The company is diversifying outside of Canada as well, with over 25% of its revenue located in the United States. This provides significantly more growth potential as populations are larger. In fact, CloudMD states it is positioned very well to take advantage of a $3.5T healthcare industry.
It's always wise to take these total addressable market numbers stated by the companies with a grain of salt. But, even a small fraction of this would represent significant growth on CloudMD's end.
The company made one of the largest acquisitions of its existence in MindBeacon, which traded under the ticker MBCN on the TSX Index. The company paid $116M in cash and shares, and it expects immediate synergies of $2M.

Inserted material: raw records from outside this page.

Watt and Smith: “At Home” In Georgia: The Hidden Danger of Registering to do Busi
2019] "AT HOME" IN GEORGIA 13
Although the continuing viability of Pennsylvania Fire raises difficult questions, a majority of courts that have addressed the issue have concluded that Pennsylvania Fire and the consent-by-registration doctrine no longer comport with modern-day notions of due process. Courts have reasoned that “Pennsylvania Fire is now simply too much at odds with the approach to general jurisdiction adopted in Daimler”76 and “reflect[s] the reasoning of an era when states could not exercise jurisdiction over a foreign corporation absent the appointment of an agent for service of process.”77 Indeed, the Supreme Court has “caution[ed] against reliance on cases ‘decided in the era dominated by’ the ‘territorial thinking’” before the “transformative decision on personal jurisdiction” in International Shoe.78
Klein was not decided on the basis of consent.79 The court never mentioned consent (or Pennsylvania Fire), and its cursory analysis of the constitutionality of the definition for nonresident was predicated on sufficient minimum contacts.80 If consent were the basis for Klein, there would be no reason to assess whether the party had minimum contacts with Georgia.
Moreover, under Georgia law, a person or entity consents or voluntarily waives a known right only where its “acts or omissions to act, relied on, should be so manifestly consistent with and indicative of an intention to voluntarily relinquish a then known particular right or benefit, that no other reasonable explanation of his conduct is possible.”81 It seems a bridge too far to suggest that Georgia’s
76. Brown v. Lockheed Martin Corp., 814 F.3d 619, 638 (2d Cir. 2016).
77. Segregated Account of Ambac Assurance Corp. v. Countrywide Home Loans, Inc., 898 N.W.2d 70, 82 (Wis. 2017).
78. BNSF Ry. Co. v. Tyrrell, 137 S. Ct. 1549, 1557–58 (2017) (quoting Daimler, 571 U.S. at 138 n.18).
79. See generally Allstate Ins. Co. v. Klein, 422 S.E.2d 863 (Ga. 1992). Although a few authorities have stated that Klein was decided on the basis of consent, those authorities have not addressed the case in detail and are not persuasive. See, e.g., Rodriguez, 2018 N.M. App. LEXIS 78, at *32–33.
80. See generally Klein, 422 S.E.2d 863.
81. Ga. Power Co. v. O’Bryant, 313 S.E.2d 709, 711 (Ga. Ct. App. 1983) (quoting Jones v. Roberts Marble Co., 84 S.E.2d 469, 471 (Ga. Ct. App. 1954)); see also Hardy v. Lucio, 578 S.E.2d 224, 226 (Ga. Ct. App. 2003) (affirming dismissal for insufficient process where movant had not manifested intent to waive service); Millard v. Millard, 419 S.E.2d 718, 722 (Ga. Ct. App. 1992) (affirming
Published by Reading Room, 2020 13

The acquisition will boost CloudMD's forward revenue run rate to $185M, which from a valuation standpoint at the time of writing puts it at around 1.8 times forward sales. Important to keep in mind, that the purchase price of MindBeacon also came with $54M in cash on its balance sheet.
Share dilution has been a large issue for investors and prospective investors of CloudMD. But, this is something that young companies go through very often.
CloudMD will need to prove itself over the next few years, and prove that the MindBeacon acquisition was worth the hefty price tag. If it does, we could see upside here as a small cap digital health play.
Overall, this article should give you a nice roundup of top Canadian healthcare stocks
While most of the options on this list are small to mid cap players, we don't really have any large scale healthcare stocks here in Canada. If you want something like that, you'll have to head south of the border where you'll find plenty.
But, I wouldn't be shying away from looking at these 3 options just because they're small in stature. All 3 are in explosive industries growth wise, and should be able to provide long standing returns to investors in the future.